The book I will be reviewing here is “The Golden Ticket: P, NP, and the Search for the Impossible,” by Lance Fortnow. If you would like to read online content by Fortnow, you check out this blog he co-authors called Computational Complexity. It explores the P=NP or P!=NP problem, and gives the reader an idea of the implications of each result.

The beginning of the book is rather slow, and is a rather long “hook” in order to get readers who may not be interested in computer science to have enough motivation to read the rest of the book. The first chapter was very interesting, and presented the multitude of cool problems that are NP such as the travelling salesman problem, cliques, and graph-coloring (a personal favorite of mine). To me, these are interesting enough to want to pursue a solution. But, of course, practical applications are most important to a lay-reader.

To catch the interest of these readers, the author then paints a fantastic possible future in which we can optimize everything: flights, weather patterns, schedules, etc.This a glorious picture of what could happen if someone creates an algorithm with solves NP problems in P time serves to provide real-world motivation to solve this problem. He admits that this is rather unlikely, but it does a great job of showing how much impact solving this problem could be.

From there, he discusses the history of the P-NP problem. I found this to be interesting, and he brought up many other important computer science results (such as the halting problem). The history and interest of the problem is explored deeply. The most interesting part of this section comes when he discusses the fact that computer scientists in the West and East both happened upon this problem, despite being separated by the Cold War.

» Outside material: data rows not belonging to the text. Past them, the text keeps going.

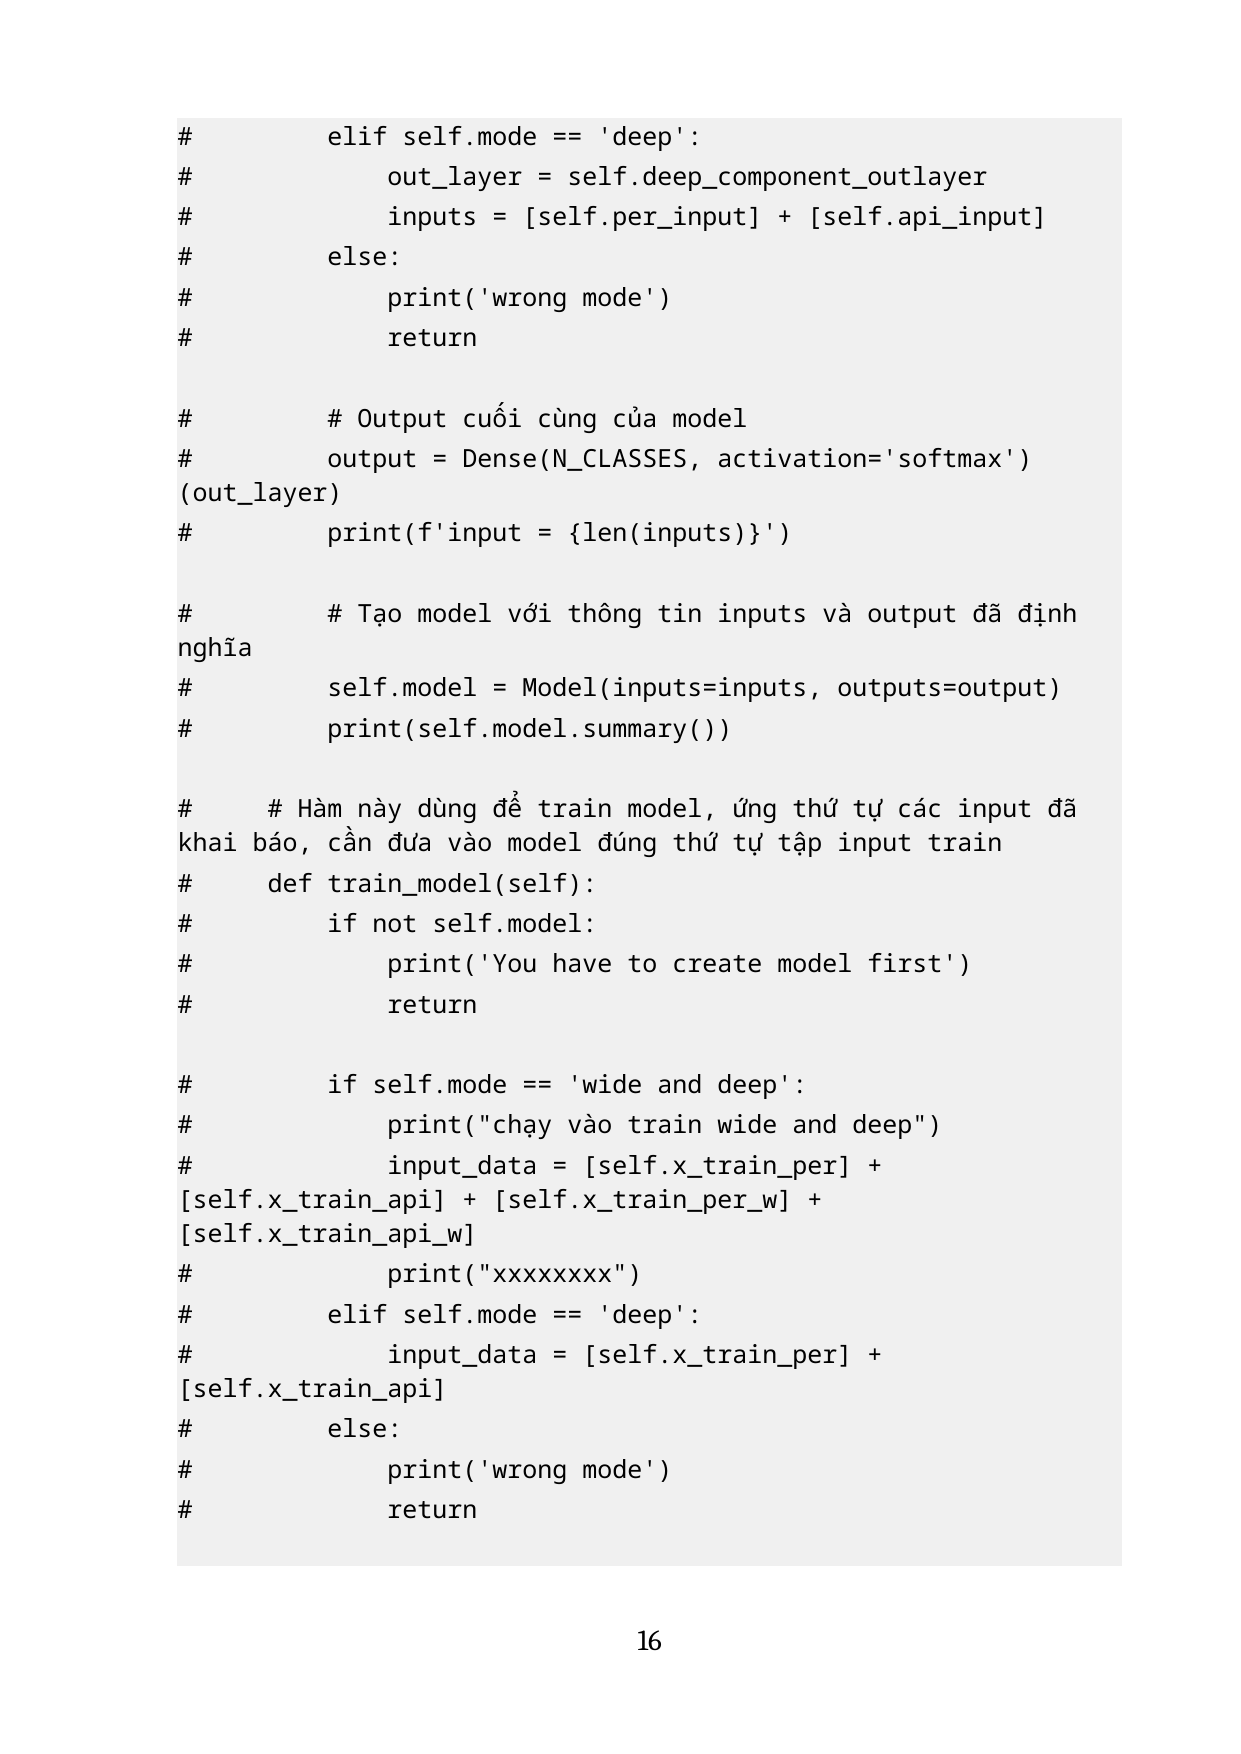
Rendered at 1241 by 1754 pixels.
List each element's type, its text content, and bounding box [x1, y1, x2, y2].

text # print(f'input = {len(inputs)}') [177, 515, 1122, 549]
text # print('wrong mode') [177, 1451, 1122, 1485]
text # print('wrong mode') [177, 279, 1122, 313]
text # return [177, 1492, 1122, 1526]
text # elif self.mode == 'deep': [177, 118, 1122, 152]
text # inputs = [self.per_input] + [self.api_input] [177, 199, 1122, 233]
text # input_data = [self.x_train_per] + [self.x_train_api] [177, 1337, 1122, 1405]
text # self.model = Model(inputs=inputs, outputs=output) [177, 670, 1122, 704]
text # print(self.model.summary()) [177, 710, 1122, 744]
text # # Hàm này dùng để train model, ứng thứ tự các input đã khai báo, cần đưa vào model đúng thứ tự tập input train [177, 791, 1122, 859]
text # out_layer = self.deep_component_outlayer [177, 158, 1122, 192]
text # print("chạy vào train wide and deep") [177, 1107, 1122, 1141]
text # else: [177, 239, 1122, 273]
text # print('You have to create model first') [177, 946, 1122, 980]
text # # Tạo model với thông tin inputs và output đã định nghĩa [177, 596, 1122, 664]
text # return [177, 986, 1122, 1020]
text # if not self.model: [177, 906, 1122, 940]
text # elif self.mode == 'deep': [177, 1296, 1122, 1330]
text # return [177, 320, 1122, 354]
text # output = Dense(N_CLASSES, activation='softmax')(out_layer) [177, 441, 1122, 509]
text # def train_model(self): [177, 865, 1122, 899]
text # else: [177, 1411, 1122, 1445]
text # # Output cuối cùng của model [177, 400, 1122, 434]
text # print("xxxxxxxx") [177, 1256, 1122, 1290]
text # if self.mode == 'wide and deep': [177, 1067, 1122, 1101]
text # input_data = [self.x_train_per] + [self.x_train_api] + [self.x_train_per_w] + [self.x_train_api_w] [177, 1147, 1122, 1250]
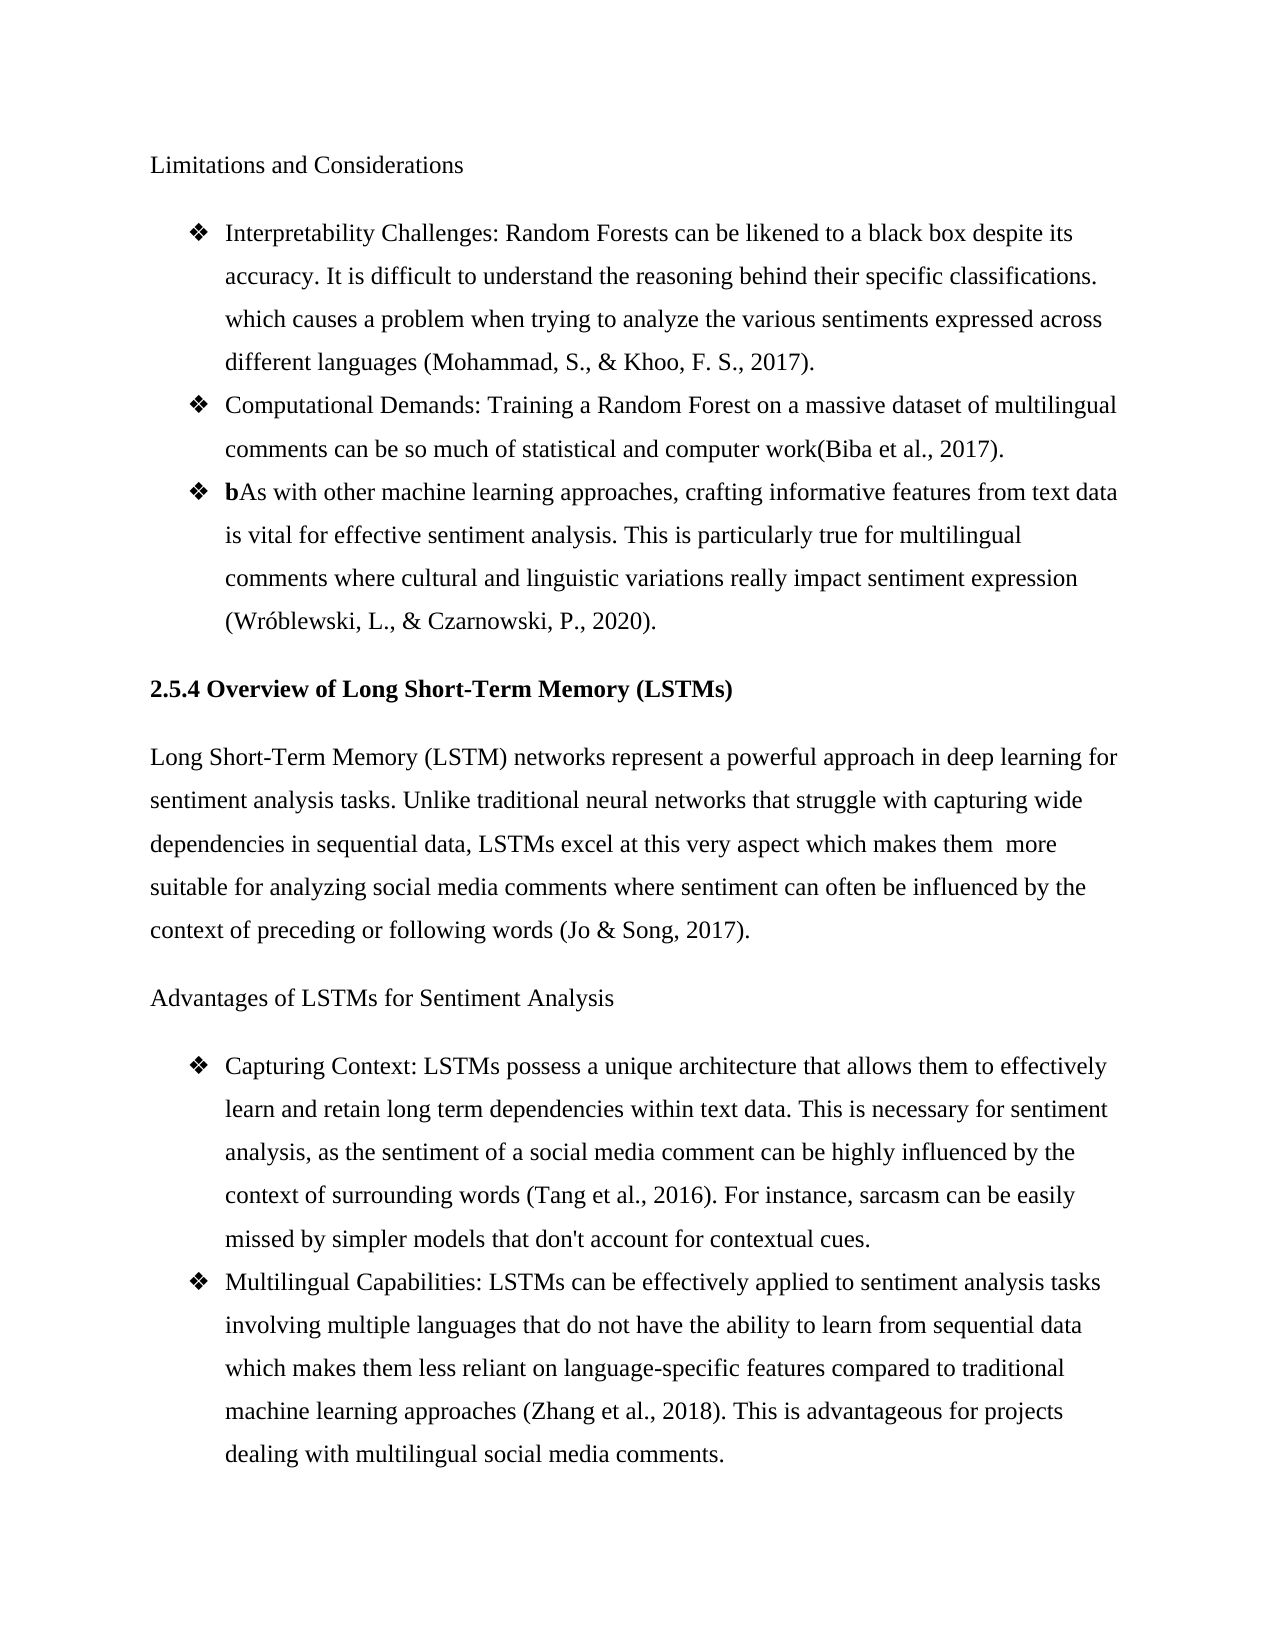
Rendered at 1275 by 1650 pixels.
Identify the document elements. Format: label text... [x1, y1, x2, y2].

text 2.5.4 Overview of Long Short-Term Memory (LSTMs) [150, 674, 1125, 703]
list bAs with other machine learning approaches, crafting informative features from text data is vital for effective sentiment analysis. This is particularly true for multilingual comments where cultural and linguistic variations really impact sentiment expression (Wróblewski, L., & Czarnowski, P., 2020). [187, 477, 1125, 635]
text Limitations and Considerations [150, 150, 1125, 179]
list Interpretability Challenges: Random Forests can be likened to a black box despite its accuracy. It is difficult to understand the reasoning behind their specific classifications. which causes a problem when trying to analyze the various sentiments expressed across different languages (Mohammad, S., & Khoo, F. S., 2017). [187, 218, 1125, 376]
list Capturing Context: LSTMs possess a unique architecture that allows them to effectively learn and retain long term dependencies within text data. This is necessary for sentiment analysis, as the sentiment of a social media comment can be highly influenced by the context of surrounding words (Tang et al., 2016). For instance, sarcasm can be easily missed by simpler models that don't account for contextual cues. [187, 1051, 1125, 1252]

The more interesting topics in the book follow from here. The author describes how cryptography depends on the idea that there are some problems that are too computationally difficult to solve efficiently, specifically that large numbers are hard to factorize. With P=NP, it is unlikely that we would be able to securely transmit information that has been hidden by keys.

The author then touches on different methods of proofs, and which methods have been used in attempts to solve P=NP. These were rather interesting, and difficult to digest on a first pass. I believe the author did an excellent job in his writing here, since he took a problem so difficult that it remains unsolved and explained how one may approach proving it. It also acts as a fuel for future study, as I will be attempting to read the various false proofs of the problem.

P=NP is an objectively interesting problem, and the fact the author was able to convey this to a lay audience was very astounding. I recommend this book to anyone who is interested in computation, but does not have the background necessary to read academic articles on the subject.